The situation is getting more serious every day. While the number of Ebola cases are doubling every three weeks, the virus also keep taking an increasing economic toll, affecting the poorest half of the Liberian population who lives in conditions of extreme poverty, the hardest.

Emmanuel T. Tumbey, General Manager of the Liberia Marketing Association, said his members are severely affected by the crisis, especially those selling bush-meat, which has been banned due to the risk of contagion, but also those selling other goods, due to high prices, travel restrictions and closed borders.

Commodity exports, such as iron ore, palm oil and rubber form the backbone of Liberia's economic growth. It is striking, though perhaps not surprising, that workers in these particular branches of the economy are also among those hardest hit by poverty, food insecurity and malnutrition.

According to a recent report produced by Liberia’s Ministry of Agriculture, about 75 percent of mine-workers, more than 70 percent of those working in the palm oil industry and about 63 per cent of those working on rubber plantations suffer severely to moderate food insecurity. The economic slow-down currently caused by the Ebola-epidemic has exacerbated the situation further.

“People survive by eating what they grow in their own gardens, and by selling vegetables from their back yards,” said Deroe Weeks, Director of Food Security and Nutrition Programme at the Ministry of Agriculture. “For the bush-meat hunters, there are not many alternative livelihoods. Food insecurity will increase,” she said.

Liberian businessman Amin Modad who is leading an economic recovery strategy initiative said two of the main obstacles for Liberian businesses are the lack of skilled entrepreneurs and lack of access to credit. But, he adds, the situation now is acute. “I have loans to pay. If it continues like this, I will not make it.”

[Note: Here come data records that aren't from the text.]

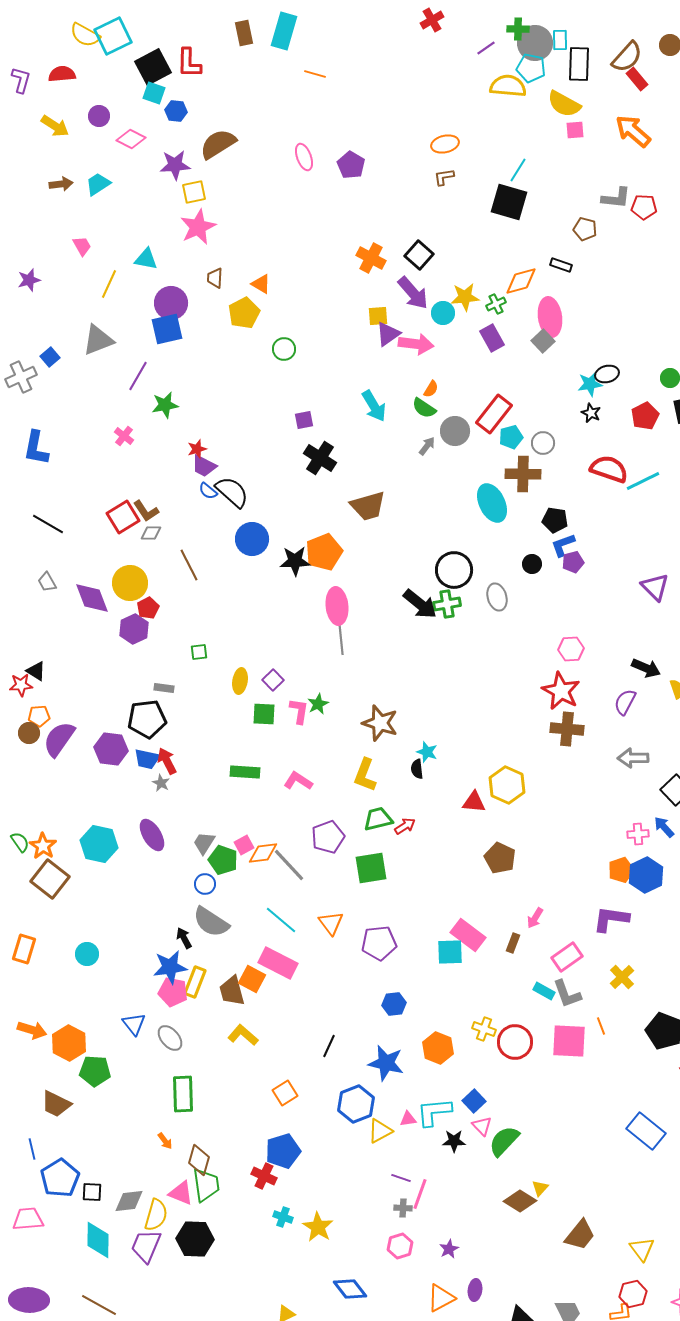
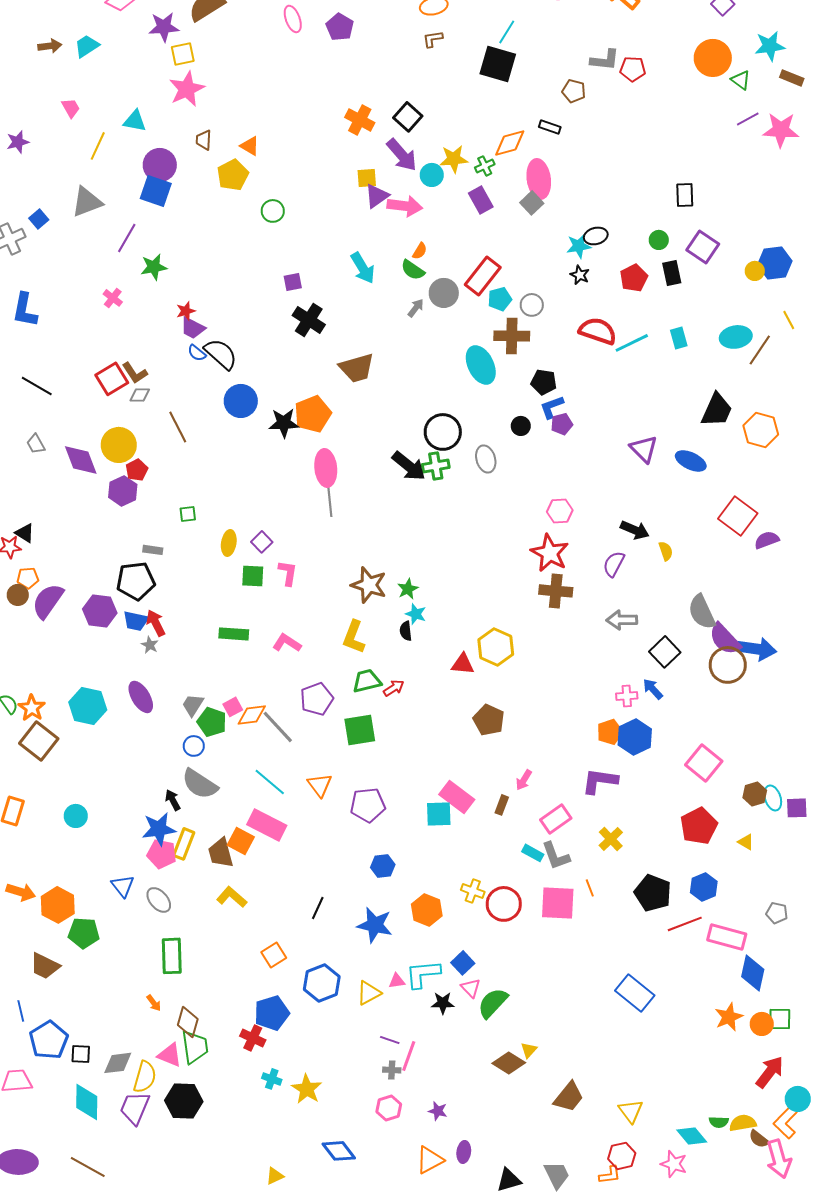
blue square: (167, 329) -> (156, 191), turned 32
green star: (318, 704) -> (408, 589), moved
blue hexagon: (356, 1104) -> (322, 983), moved
purple star: (449, 1249) -> (438, 1111), turned -30

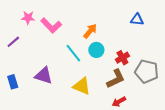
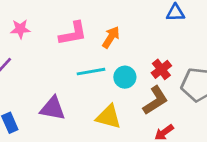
pink L-shape: (51, 25) -> (73, 34), moved, turned -50
cyan circle: (96, 50) -> (125, 77), moved
cyan line: (73, 53) -> (91, 72), turned -54

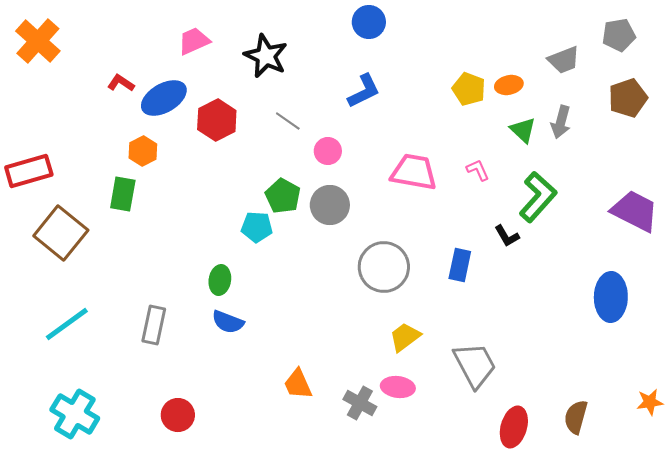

UNDP is now reprogramming its resources in Liberia to meet a range of Ebola-related challenges. So far, UNDP’s support helped strengthen coordination of assistance at the country level, promoted social mobilization, as well as organized Ebola sensitization and preventive awareness campaigns in all 15 counties in Liberia.

“Massive social mobilization, awareness creation and active engagement of the society are necessary if we are to stand a chance to contain Ebola,” said UNDP Country Director for Liberia, Kamil Kamaluddeen. “The risk of social unrest and violence is likely to escalate as the situation continues to deteriorate.”

UNDP has also provided expertise to enhance information management capacities, and supplied vehicles to improve the national response capacity of the Command Centre for coordination, surveillance and case management.

A team of UNDP experts is helping to improve crisis response capacity at the national and local levels, and design measures to revitalize the economy, including a wide-reaching social protection plan--cash transfers to the poorest part of the population.

Another specific area where UNDP will provide support is reducing the spread of infection in prisons by training selected corrections officers to prevent outbreaks, and uphold the human rights of inmates, strengthening prison health facilities, and improving the diet of inmates.

UNDP has been designing response and recovery efforts.  Its staff is ensuring that the health response is integrated and coordinated.  It is also working to ensure that the response is inclusive by helping meet some of the pressing needs of the most-affected communities.

This focus is essential so that the services that support livelihoods and hold communities together can be quickly restored. By helping communities, Liberia can more effectively begin to move beyond the epidemic by accelerating the recovery effort and returning the economy and society to a path of longer term development.

With the dramatic toll the Ebola crisis is taking on individuals, communities and the economy, the income structure in Liberia could be severely affected.

As families lose their breadwinners, livelihoods disappear and prices of commodities, health services and other emergency expenses increase, the social fabric of the country could change.

“In this scenario, social protection mechanisms will contribute to improving stability and security, and make the Liberian society as a whole more robust and resilient,” said Kamaluddeen.